Guidelines on Picking an Insurer

Cast a wide net

First, check what’s out there. Get quotes from at least four carriers.

Try a free database such as InsWeb, which offers quotes from up to 8 insurers, or Quicken InsureMarket, which provides up to 16 quotes. The larger the database, the better.

Try these options.

Companies like State Farm and USAA that deal directly with consumers without using independent agents are called “direct writers.” In theory, they can pass on their savings by eliminating the middleman.

Read your junk mail. Direct marketers like Geico and Progressive Insurance Co. save on overhead – and pass on the savings – by marketing by phone, mail, or the Internet.

Let your state be your guide. Most state insurance departments offer online shopping guides for homeowners insurance. Your state’s guide may identify little-known companies with competitive rates. Insure.com can link you to your state guide.

Look at service

No discount in the world will make up for slow claims processing, so find out as much as you can about a company’s service before you sign on.
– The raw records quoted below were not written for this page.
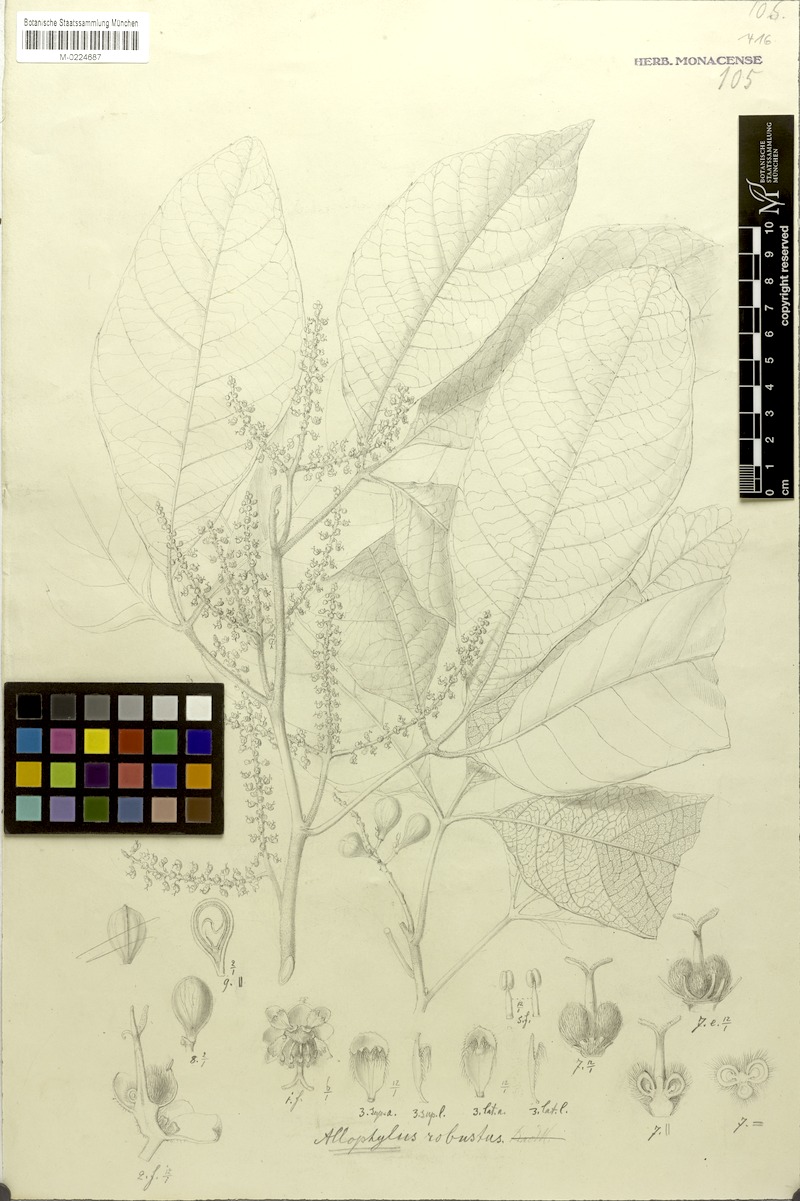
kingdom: Plantae
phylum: Tracheophyta
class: Magnoliopsida
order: Sapindales
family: Sapindaceae
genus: Allophylus
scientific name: Allophylus robustus
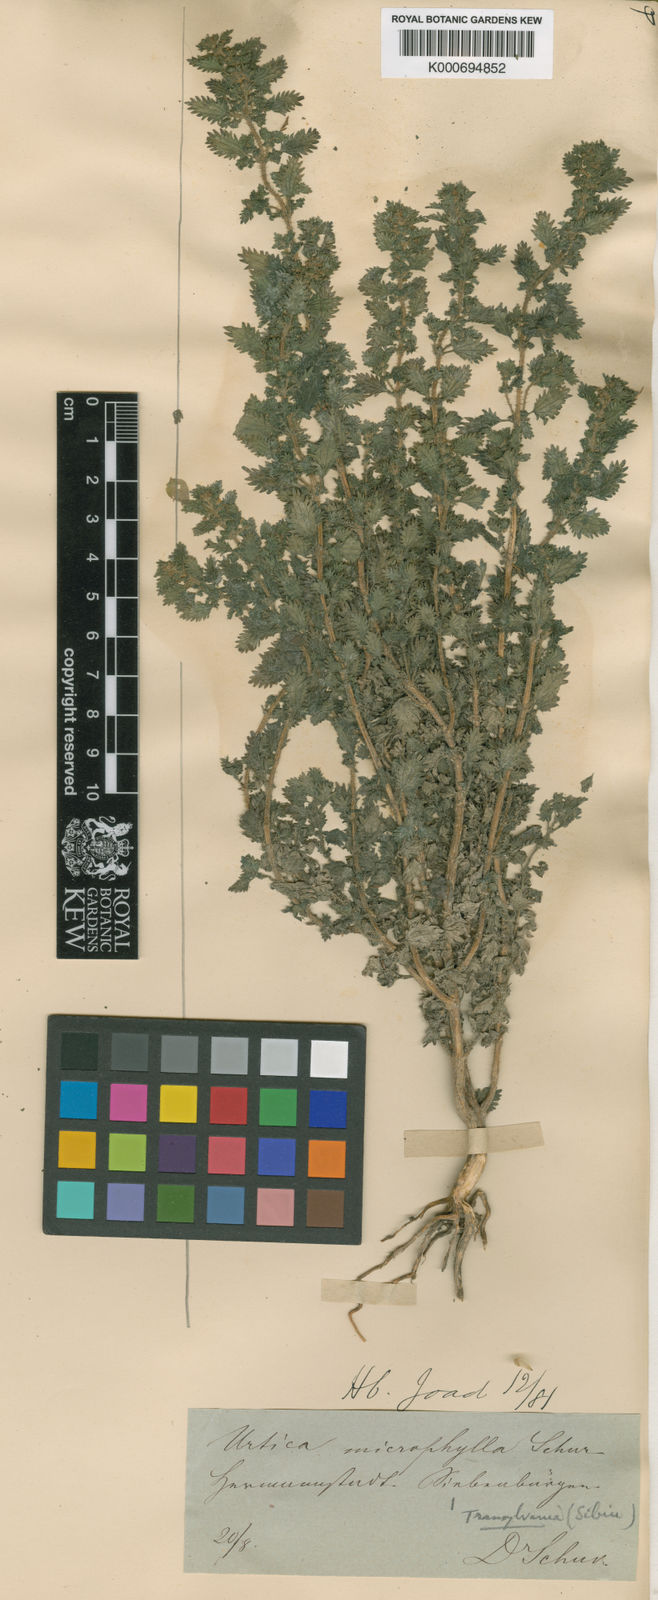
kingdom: Plantae
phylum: Tracheophyta
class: Magnoliopsida
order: Rosales
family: Urticaceae
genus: Urtica
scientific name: Urtica urens
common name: Dwarf nettle
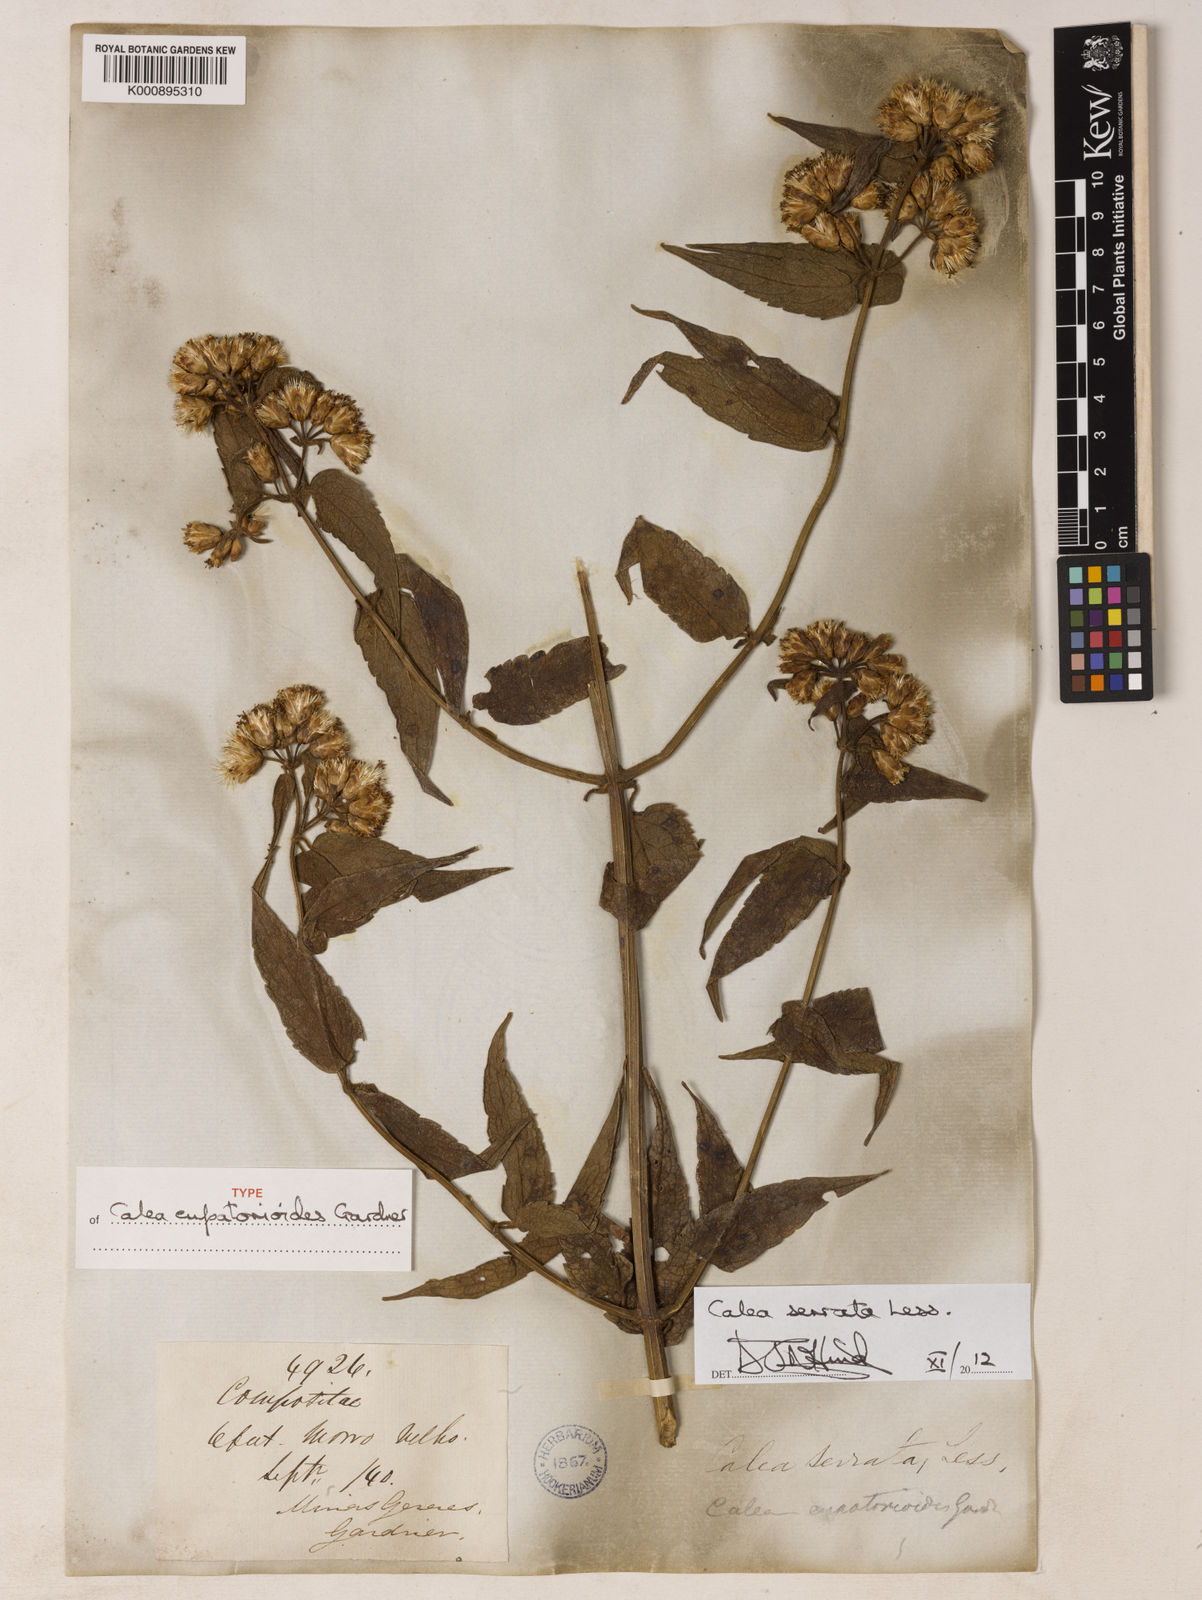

Consumer Reports periodically publishes service ratings for large insurers. You can also ask a representative about a company’s claims turn-around time; a shorter turn-around is an indication of better service.

Focus on financials

Several insurers were hit hard by Hurricane Katrina in 2005 – the industry paid out nearly $60 billion to cover losses from the storm. For that reason, it’s wise to look at the financial ratings of your home insurer. Ask the company for that information, or check out one of the financial ratings services on the Web.

An A rating or higher from Standard & Poor’s or an AA ranking or better from Moody’s Investor Service is a good indicator of strength. Weiss Ratings, the most independent of the ratings services, and arguably the most stringent, publishes a list of the currently weakest homeowners insurers.